On Tue, Apr 22, 2008 at 9:39 AM, Roan Kattouw roan.kattouw@home.nl wrote:
MinuteElectron wrote a pretty good implementation of category intersection as an extension [1].
You left out the reference here, but if you're talking about this,
http://svn.wikimedia.org/viewvc/mediawiki/trunk/extensions/CategoryIntersect...
then it was written by Magnus. I've already commented on it somewhat.
The only downsides I see are:
- It uses the LinkUpdater to gradually build the categoryintersections
table, but there's no maintenance script to build the entire table at once. I've written one today, but haven't figured out yet how to properly integrate this into an extension (I can't really get the path to the maintenance dir from there; are there any other extensions with CLI scripts around?)

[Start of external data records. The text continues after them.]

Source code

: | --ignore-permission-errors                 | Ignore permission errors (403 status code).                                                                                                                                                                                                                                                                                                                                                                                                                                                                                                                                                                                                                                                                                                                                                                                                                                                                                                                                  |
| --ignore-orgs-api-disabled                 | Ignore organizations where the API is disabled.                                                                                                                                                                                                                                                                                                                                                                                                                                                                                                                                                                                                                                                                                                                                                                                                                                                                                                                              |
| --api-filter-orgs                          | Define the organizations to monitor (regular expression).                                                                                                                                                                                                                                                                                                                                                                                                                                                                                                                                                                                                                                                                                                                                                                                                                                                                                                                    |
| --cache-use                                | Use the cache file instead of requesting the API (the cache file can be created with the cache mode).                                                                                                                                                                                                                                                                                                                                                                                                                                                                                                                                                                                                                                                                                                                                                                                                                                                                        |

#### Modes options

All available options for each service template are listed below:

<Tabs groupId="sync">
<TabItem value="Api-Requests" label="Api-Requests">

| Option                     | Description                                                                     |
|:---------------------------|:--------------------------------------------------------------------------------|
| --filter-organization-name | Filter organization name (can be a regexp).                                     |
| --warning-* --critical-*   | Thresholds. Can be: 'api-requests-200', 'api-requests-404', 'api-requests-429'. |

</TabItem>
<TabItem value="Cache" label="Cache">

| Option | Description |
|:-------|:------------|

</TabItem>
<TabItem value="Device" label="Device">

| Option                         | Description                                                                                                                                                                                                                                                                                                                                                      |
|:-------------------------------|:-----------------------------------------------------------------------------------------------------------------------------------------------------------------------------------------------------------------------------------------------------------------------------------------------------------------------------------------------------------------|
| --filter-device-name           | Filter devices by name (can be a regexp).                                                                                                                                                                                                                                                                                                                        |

Mostly we just assume that we're in wikiroot/extensions/.
As to the subquery thing, I'll describe how the extension fetches pages that are in categories A, B and C (all three of them). First, it calculates hashes for A|B, A|C and B|C (will be called hashAB, hashBC and hashAC respectively). Then, it queries the categoryintersections table for pages that have all three hashes, as follows:
SELECT ci_page FROM categoryintersections WHERE ci_hash = 'hashAB' AND ci_page IN ( SELECT ci_page FROM categoryintersections WHERE ci_hash = 'hashBC' AND ci_page IN ( SELECT ci_page FROM categoryintersections WHERE ci_hash = 'hashAC' ) )
As I've commented before: this query won't work on MySQL 4, so it can't be in core (unless perhaps disabled by default, or intelligently auto-enabled depending on SQL engine). It will also probably run very poorly on higher versions of MySQL, since MySQL is stupid about rewriting subqueries into joins. This should be written as a join:
SELECT ci_page FROM categoryintersection AS ci1 JOIN categoryintersection AS ci2 ON ci1.ci_page = ci2.ci_page WHERE ci1.ci_hash = 'hashAB' AND ci2.ci_hash = 'hashBC'
Note that you don't need the third table at all; if something is in A intersect B and in B intersect C, it's automatically in A intersect C as well.
In this case it's an extremely fast query, but that's because there are only one or two rows returned for each result. In the worst case of an empty match, or a match with fewer results than the LIMIT, it will have to scan through both intersections in their entirety, which may well be thousands of rows. It's also much less powerful than a Boolean full-text search: it can't handle subtractions and will probably have to be crippled to some small number of intersections.
Also, I'd like to suggest we merge this extension into core (after improving it first), thoughts?
Well, if someone writes an interface for category intersections, it might be reasonable to have multiple backends in core, given that the backend will be flexible anyway. One advantage of Magnus' scheme is that it will work in pretty much any SQL engine with no modification (at least if rewritten to eliminate advanced features like subqueries ;) ). The alternative suggestion of a fulltext engine will work only on MySQL 5, and possibly PostgreSQL (at least with appropriate extra coding).